Trump’s statement came after intense infighting within the Republican Party over these documents, including a sharp dispute with Marjorie Taylor Greene, the Georgia representative who had long been one of his most loyal supporters.
This shift in the President’s position is an implicit acknowledgment that supporters of the proposal have enough votes to pass it in the House of Representatives, even though its fate in the Senate remains uncertain.
This marks a rare example of Trump backing down due to internal Republican opposition.
Trump posted on Truth Social: “I don’t care!

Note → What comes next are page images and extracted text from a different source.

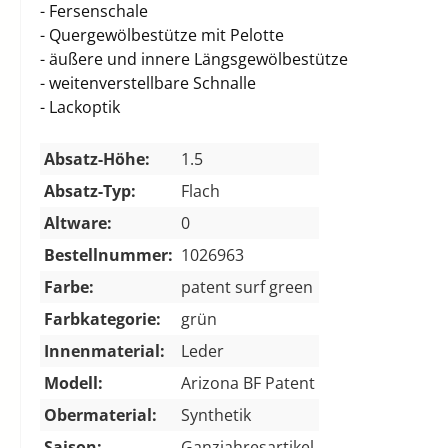
- Fersenschale
- Quergewölbestütze mit Pelotte
- äußere und innere Längsgewölbestütze
- weitenverstellbare Schnalle
- Lackoptik
Absatz-Höhe:
1.5
Absatz-Typ:
Flach
Altware:
0
Bestellnummer:
1026963
Farbe:
patent surf green
Farbkategorie:
grün
Innenmaterial:
Leder
Modell:
Arizona BF Patent
Obermaterial:
Synthetik
Saison:
Ganzjahresartikel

The only thing that matters to me is that Republicans get back to the main point.”
Lawmakers backing the bill expected a “flood of Republican votes” in support of it this week, predicting a major victory in the House that would override the party leadership and the president.
In his opposition to the proposal, Trump even called two Republican lawmakers who had signed it; one of them, Lauren Boebert of Colorado, met with U.S. government officials in the White House Situation Room last week to discuss the bill.
The legislation would require the U.S. Department of Justice to release all files and communications related to Epstein, as well as any information regarding investigations into his death in federal custody.
Information related to Epstein’s victims or ongoing federal investigations would be permitted to be redacted.
Thomas Massie, a Republican representative from Kentucky involved in discussing the legislation, said: “There may be 100 or more Republican votes; I hope that when the bill comes to the floor, we will have a veto-proof majority.”
Massie and Ro Khanna, a Democratic representative from California, had previously filed a discharge petition to force a vote on their bill—an instrument rarely successful, which allows a majority of House members to bypass the Speaker and compel a floor vote.
Mike Johnson, the Speaker of the House and a Republican from Louisiana, sharply criticized the discharge petition effort and sent members home early for recess after the Republican legislative agenda was derailed by the uproar over the Epstein vote.
Democrats have also claimed that the seat of Democrat Raúl Grijalva of Arizona was being delayed so that he could become the 218th signatory needed to reach the required threshold for the petition.
Recently, thousands of documents from the Epstein case were released, in which the names of Donald Trump and his associates appeared repeatedly.